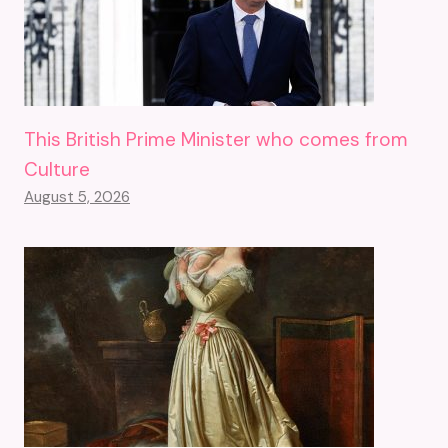
This British Prime Minister who comes from
Culture
August 5, 2026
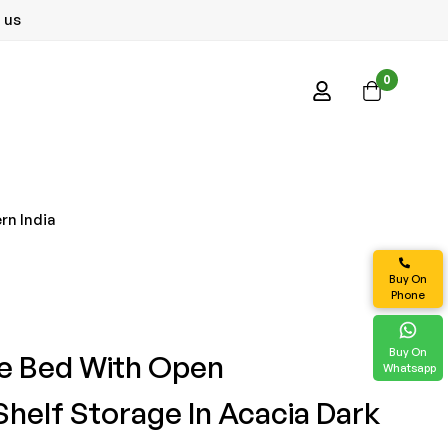
 us
0
rn India
Buy On
Phone
Buy On
le Bed With Open
Whatsapp
helf Storage In Acacia Dark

Problem :: Return every line of text in the data above, unchanged, and leave out the pictures.

Task response ::
This British Prime Minister who comes from
Culture
August 5, 2026
 us
0
rn India
Buy On
Phone
Buy On
le Bed With Open
Whatsapp
helf Storage In Acacia Dark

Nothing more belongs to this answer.